#### [TASK DIRECTIONS]
Which lines in the data below contain the word "Todo"? Copy each of them.

(Items from a dataset)
/---
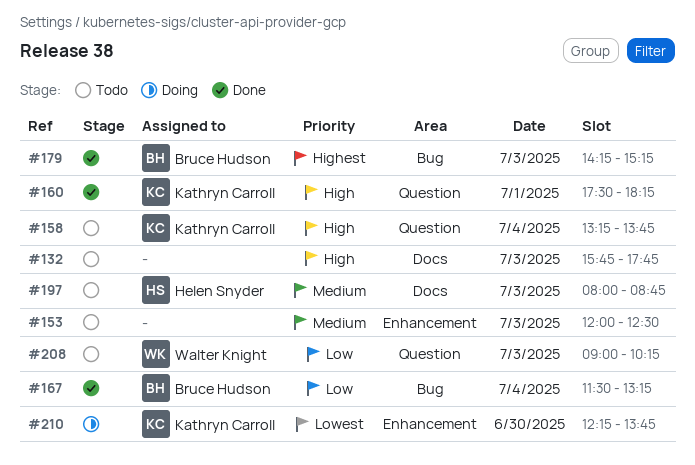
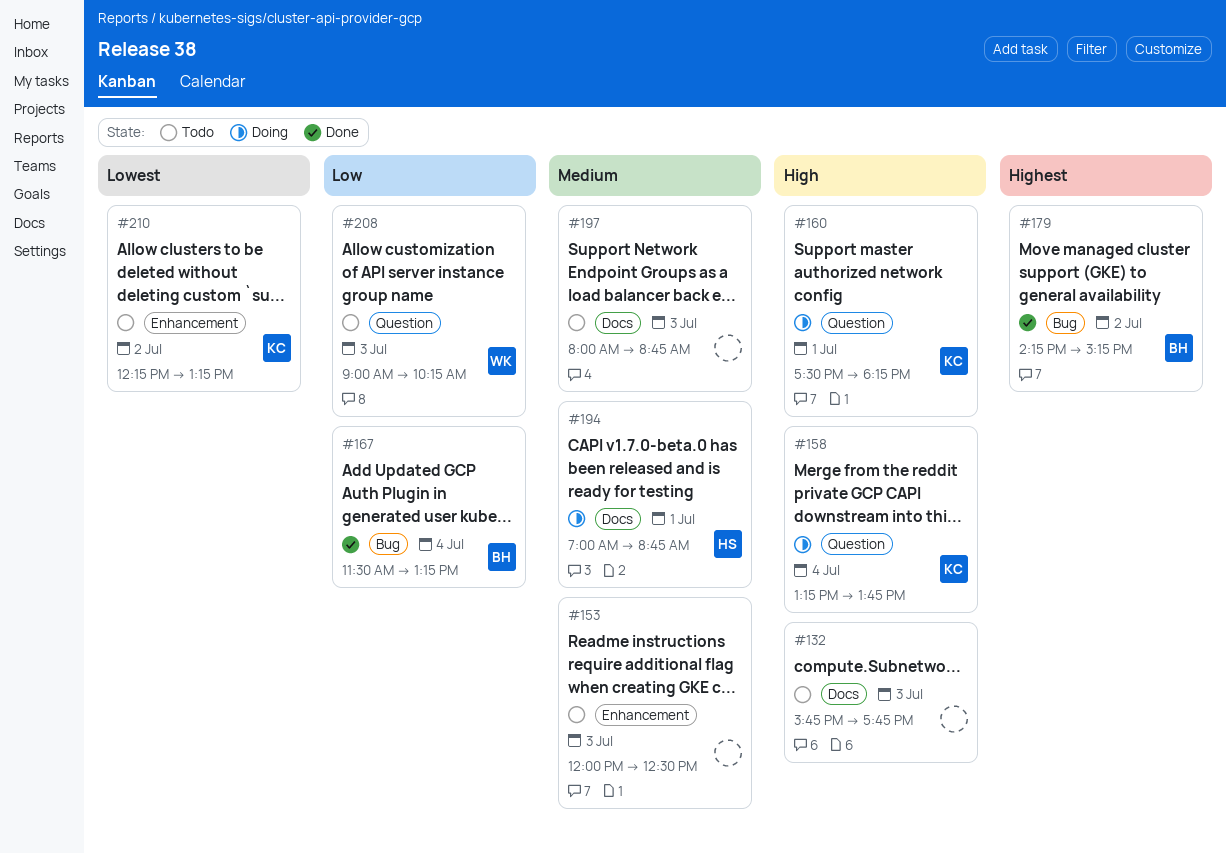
#158, status: Todo -> Doing
#160, status: Done -> Doing
#179, day: Jul 3 -> Jul 2
#194: none -> present
#197, owner: Helen Snyder -> none
#210, status: Doing -> Todo
#210, day: Jun 30 -> Jul 2
#210, ends: 13:45 -> 13:15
\---
#### [SOLUTION TO THIS TASK]
#158, status: Todo -> Doing
#210, status: Doing -> Todo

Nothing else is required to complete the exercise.